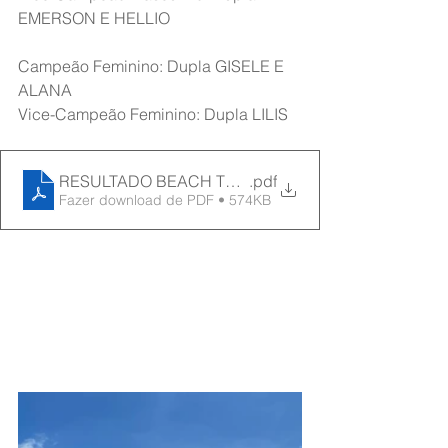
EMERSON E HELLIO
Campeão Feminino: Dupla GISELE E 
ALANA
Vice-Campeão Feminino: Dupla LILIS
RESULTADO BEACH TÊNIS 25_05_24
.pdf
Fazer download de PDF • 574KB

* * *

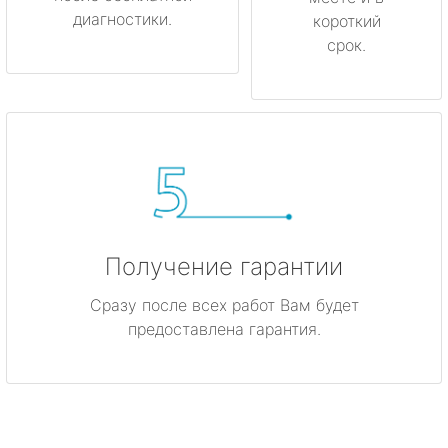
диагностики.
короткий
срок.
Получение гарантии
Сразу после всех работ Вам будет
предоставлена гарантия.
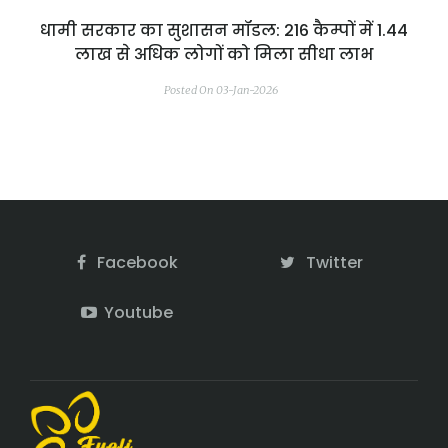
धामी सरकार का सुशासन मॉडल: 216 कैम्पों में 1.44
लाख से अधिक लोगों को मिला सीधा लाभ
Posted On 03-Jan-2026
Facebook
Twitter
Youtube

### [TASK OBJECTIVE]
Restate word for word the lines in the material above from the one with "EMERSON E HELLIO" to the one with "Fazer download de PDF • 574KB"; both of those lines count, and nothing else does.

### [TASK SOLUTION]
EMERSON E HELLIO
Campeão Feminino: Dupla GISELE E 
ALANA
Vice-Campeão Feminino: Dupla LILIS
RESULTADO BEACH TÊNIS 25_05_24
.pdf
Fazer download de PDF • 574KB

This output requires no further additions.